Pondering thoughts on Coronavirus

Here in Manchester, England, I seem to live in two worlds. I am bombarded via the virtual platform by news and updates from family/friend about Coronavirus. Death trolls and infection number is rising rapidly each day. And then I am standing in the reality world: most of my British friends or colleagues pay little attention at the news. Many of them asked about virus only because they know I am a Chinese; some do not even know what is going on at the moment and even have the impression that the virus is under control now. When I share about the situation, I find that they are listening but only ‘listening’. They aren’t feeling as how I was feeling. Interestingly the only person who has ever discussed in detail with me is an Asian doctor. I am beginning to wonder if an epidemic is also tagged with a racial label too.
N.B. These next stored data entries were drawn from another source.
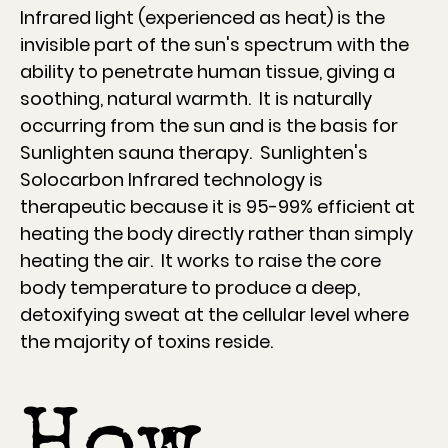
Infrared light (experienced as heat) is the
invisible part of the sun's spectrum with the
ability to penetrate human tissue, giving a
soothing, natural warmth. It is naturally
occurring from the sun and is the basis for
Sunlighten sauna therapy. Sunlighten's
Solocarbon Infrared technology is
therapeutic because it is 95-99% efficient at
heating the body directly rather than simply
heating the air. It works to raise the core
body temperature to produce a deep,
detoxifying sweat at the cellular level where
the majority of toxins reside.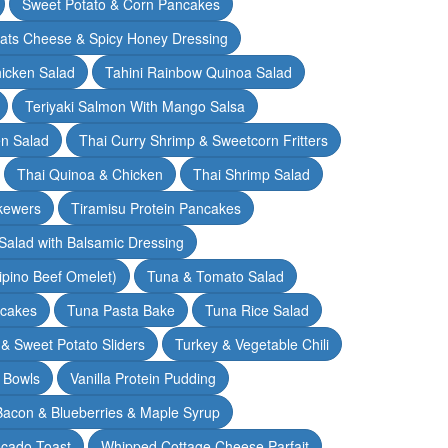
Sweet Potato & Corn Pancakes
oats Cheese & Spicy Honey Dressing
hicken Salad
Tahini Rainbow Quinoa Salad
Teriyaki Salmon With Mango Salsa
en Salad
Thai Curry Shrimp & Sweetcorn Fritters
Thai Quinoa & Chicken
Thai Shrimp Salad
kewers
Tiramisu Protein Pancakes
alad with Balsamic Dressing
lipino Beef Omelet)
Tuna & Tomato Salad
cakes
Tuna Pasta Bake
Tuna Rice Salad
& Sweet Potato Sliders
Turkey & Vegetable Chili
 Bowls
Vanilla Protein Pudding
 Bacon & Blueberries & Maple Syrup
cado Toast
Whipped Cottage Cheese Parfait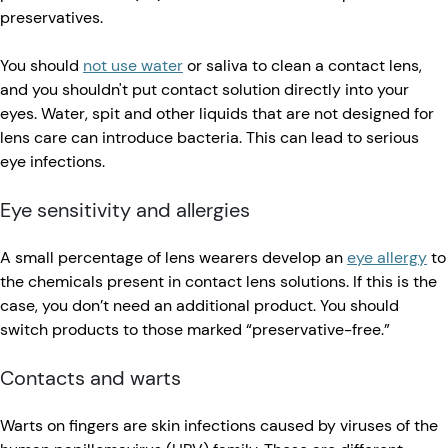
preservatives.
You should
not use water
or saliva to clean a contact lens,
and you shouldn't put contact solution directly into your
eyes. Water, spit and other liquids that are not designed for
lens care can introduce bacteria. This can lead to serious
eye infections.
​​Eye sensitivity and allergies
A small percentage of lens wearers develop an
eye allergy
to
the chemicals present in contact lens solutions. If this is the
case, you don’t need an additional product. You should
switch products to those marked “preservative-free.”
Contacts and warts
Warts on fingers are skin infections caused by viruses of the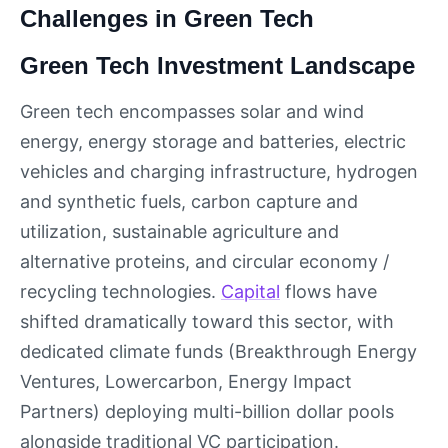
Challenges in Green Tech
Green Tech Investment Landscape
Green tech encompasses solar and wind
energy, energy storage and batteries, electric
vehicles and charging infrastructure, hydrogen
and synthetic fuels, carbon capture and
utilization, sustainable agriculture and
alternative proteins, and circular economy /
recycling technologies.
Capital
flows have
shifted dramatically toward this sector, with
dedicated climate funds (Breakthrough Energy
Ventures, Lowercarbon, Energy Impact
Partners) deploying multi-billion dollar pools
alongside traditional VC participation.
Here is the definition of an epidemic: It is a widespread occurrence of an infectious disease in a community at a particular time. I used to believe that everyone would have the similar level of reaction to a serious global outbreak. Perhaps not for the Coronavirus outbreak. On the streets in Manchester, the people who wear masks are all Chinese nationals. A European friend commented on the masks; she shrugged and said masks don’t work at all. But in Hong Kong, masks are an invaluable and inaccessible protection, physically or more psychologically.

The scenes in China, particularly Wuhan city were heart-breaking. Recently a picture was uploaded onto twitter, showing the relatives say goodbyes to volunteer doctors and nurses who would go to Wuhan to treat Coronavirus patients. It says, ‘This is a coronavirus suicide mission and many of these brave doctors and nurses won’t come back to their loved ones.’
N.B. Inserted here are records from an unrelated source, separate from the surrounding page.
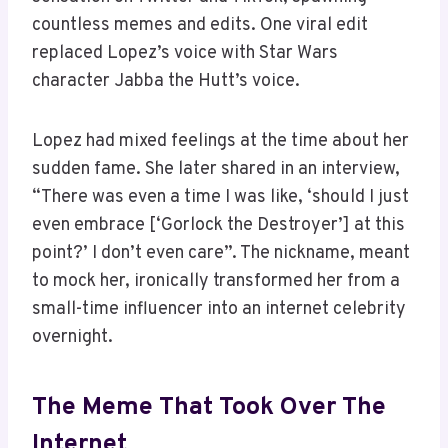
countless memes and edits. One viral edit
replaced Lopez’s voice with Star Wars
character Jabba the Hutt’s voice.
Lopez had mixed feelings at the time about her
sudden fame. She later shared in an interview,
“There was even a time I was like, ‘should I just
even embrace [‘Gorlock the Destroyer’] at this
point?’ I don’t even care”. The nickname, meant
to mock her, ironically transformed her from a
small-time influencer into an internet celebrity
overnight.
The Meme That Took Over The
Internet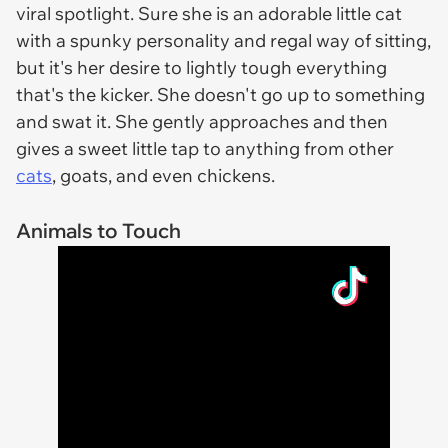
viral spotlight. Sure she is an adorable little cat
with a spunky personality and regal way of sitting,
but it's her desire to lightly tough everything
that's the kicker. She doesn't go up to something
and swat it. She gently approaches and then
gives a sweet little tap to anything from other
cats
, goats, and even chickens.
Animals to Touch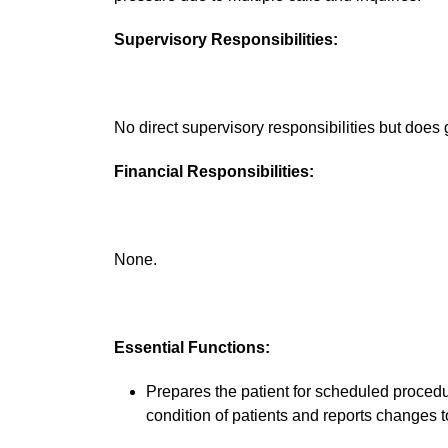
Supervisory Responsibilities:
No direct supervisory responsibilities but does g
Financial Responsibilities:
None.
Essential Functions:
Prepares the patient for scheduled procedu
condition of patients and reports changes t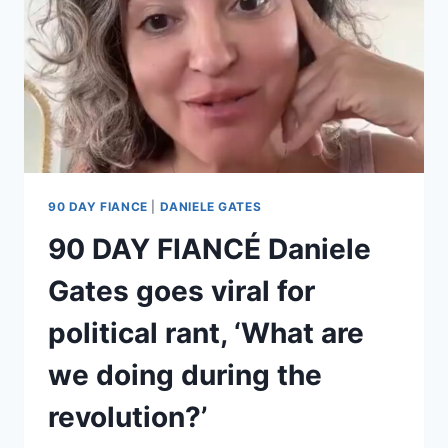
90 DAY FIANCE
|
DANIELE GATES
90 DAY FIANCÉ Daniele
Gates goes viral for
political rant, ‘What are
we doing during the
revolution?’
I do not think it is an understatement. There is currently no cure for this virus. So far a number of doctors and nurses have sacrificed their lives. The infection rate is exponentially increasing. The virus has spread across over 19 countries and it is expected that more cases are or have not been included yet. The current situation reminds me of SARS epidemic in year 2003. SARS and coronavirus are from the same family. SARS is less contagious but more deadly. I was still at school at the time when SARS broke out. I remained at home for over three months. My parents and relatives told me that doctors and nurses sacrificed their lives to care for the affected patients. At that time I ‘knew’ what catastrophe was but I could not truly relate to it at such a young age. Now I recall those scenes as the doctors and nurses gave prayers for each other before they stepped into the wards. I could not help but shed tears of sadness. I guess I might relate more to the meanings of epidemic. I do see why I become emotionally caught up by Coronavirus. I was part of a national trauma, and now the history repeats to even a larger scale. ‘Those who have experienced would know the pain’.

Indeed it is reasonable that some people in the UK may not have paid attention to the outbreak YET. An epidemic affects the most those who are directly under the impact. There has not been any infection case being reported within the country until today. Those without the direct experience do not necessarily need to pay attention at people/things which do not concern them. It is just that an epidemic often starts with the localized national intervention, and occurrence of global intervention is dependent on the socio-political dynamics across nations. So as media coverage and the corresponding public attention. In this context, unintentional (or not) ignorance and silence are interpreted as distancing. This is how segregation forms.

And I am still torn in the two worlds I live in. There is a reality which I am physically part of, but I often do not feel understood. My worries and emotions are not tuned in. And then there is this virtual reality to which I have immediate access, but sitting in front of the laptop, or holding the phone is a reminder that I am not HOME.

Why am I writing now? I write to share about my feelings and personal assumptions. An assumption ends as a cultural stereotype though if we do not communicate with the others. I hope to write so as to invite more interactions which help us expand from our individual lens to the shared perspectives and experiences. If we could have more respect and understanding for one another. If we could have a space in which we feel supported. If we could care more.

At this point, Brexit day is happening today, and the UK has just received the British expats from Wuhan. There have been two newly found infected patients in North England. I hope the UK will strive to bring together more support and solidarity, instead of criticisms and pessimism. Prayers go to Coronavirus.